Rheinische Post - Geldern an Kevelaer
Erst der Schokoriegel, dann die Drogen: Lange Haft für Haupttäter
Die Fahnder der Polizei kamen einer kriminellen Bande nach langer Telefonüberwachung und Scheinkäufen auf die Schliche.
KLEVE/EMMERICH (aflo) Zwölf, sieben und fünfeinhalb Jahre Gefängnis sowie der Entzug von über 3,6 Millionen Euro für die beiden Hauptorganisatoren: So lautete am Ende das Urteil gegen zwei 32- und 28-jährige Niederländer sowie einen 30-jährigen Mann aus Nettetal. Nach sieben Verhandlungstagen sah es das Gericht am Ende als erwiesen an, dass die drei bereits vorbestraften Männer zusammen mit zwei weiteren bereits verurteilten niederländischen Komplizen bandenmäßig mit aus China eingeführten Betäubungsmitteln und neuen psychoaktiven Stoffen über das benachbarte Holland Handel getrieben hatten – hauptsächlich nach Deutschland.
Dabei ging es sogar noch über die Anträge der Staatsanwaltschaft Köln hinaus. Der Nettetaler wurde dabei „nur“wegen Beihilfe verurteilt. Bei seinem Urteil berücksichtigte die Kammer, dass die beiden niederländischen Hauptorganisatoren 2014 in Kleve wegen ähnlicher Geschäfte schon zu zehn und sechs Jahren neun Monate Haft verurteilt worden waren. Die Strafe war damals nur abgemildert worden, weil sie danach in die Niederlande überstellt wurden und dort in den offenen Vollzug und unter Bewährung frei kamen.
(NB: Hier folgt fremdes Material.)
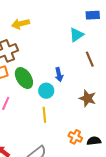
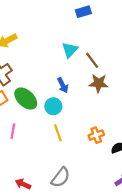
cyan triangle: (76, 35) -> (70, 50), moved
brown star: (88, 98) -> (99, 83), moved
orange cross: (75, 137) -> (96, 135), moved, turned -32

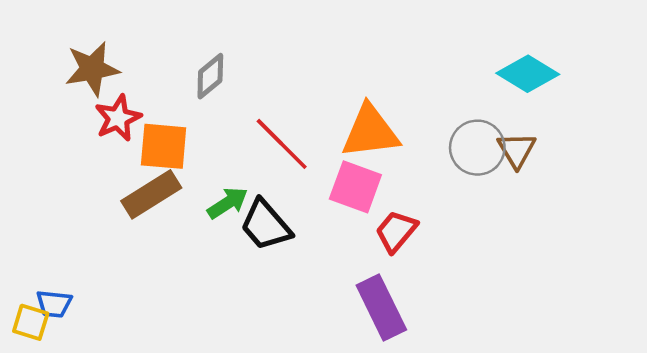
Der 32-jährige Niederländer habe als „Kopf und Ideengeber“sein vorheriges Konzept spätestens seit dem Juli 2016 „nahtlos und mit weiteren Verbesserungen weitergeführt“, selbst über Bulgarien das Ganze abgewickelt. Sein 28-jähriger Komplize hatte als „Nummer zwei“das Ganze in Holland überwacht, so der Richter. Mit seinem Geständnis habe er sich vor einer „zweistelligen Haftstrafe“bewahrt. Für die Taten war ein Netz aus Scheinfirmen gegründet worden.
Dabei hätte die Bande „den Trick erfunden“, erst die Bestellung via Internet aufgeben zu lassen, dann per Post einen Schokoriegel mit einem Code – auch über Emmerich – zu versenden. Darüber wurde der Betrag gezahlt, das Rauschgift übersandt. Der Nettetaler war dabei an Verpackung und Versand beteiligt, habe gegenüber der Polizei zugegeben, dass er für seine Dienste 1.200 Euro verdiente. „Er hatte also eine recht permanente Tätigkeit als Angestellter in diesem Verbrechersyndikat“, sagte der Richter.
Die Polizei war den Männern über monatelange Telefonüberwachung und über Scheinkäufe auf die Schliche gekommen, hatte den Nettetaler im Juni 2019 an der deutsch-niederländischen Grenze erwischt. Insgesamt waren 33.361 Einzelverkäufe nach Deutschland, neun Sendungen an den Flughäfen Leipzig und Köln, sowie Rauschgift bei Durchsuchungen im niederländischen Almere festgestellt worden.
Der Richter übte in seinem Urteil auch harte Kritik an den Ermittlungen der Kölner Staatsanwaltschaft, die die Anklage vertrat. Sie habe weder in der Anlage noch im Plädoyer ein Wort darüber verloren, über welche Mengen man konkret sprechen kann und welcher Wirkstoffgrad diese Stoffe haben. „Das kann ich nicht im luftleeren Raum lassen“, wurde er deutlich. Man habe sich das mühsam selbst erarbeitet und „zugunsten der Angeklagten Sicherheitsabschläge und Begrenzungen“eingeführt.
Entsprechend wurden bei dem Urteil nur über die über 30.000 Verkäufe nach Deutschland und das Rauschgift berücksichtigt worden. Ein Internetportal wurde ganz fallen gelassen. Seitens der Verteidiger der beiden Männer war zuvor von einer „Breitband-Anklage“ohne konkrete Belege und „Fehlberechnungen“der ermittelnden Beamten die Rede gewesen. Der Anwalt des 32-Jährigen hatte sogar Freispruch gefordert, beim 28-Jährige von stabileren sozialen Verhältnissen in seinem Umfeld gesprochen und eine milde Strafe gefordert.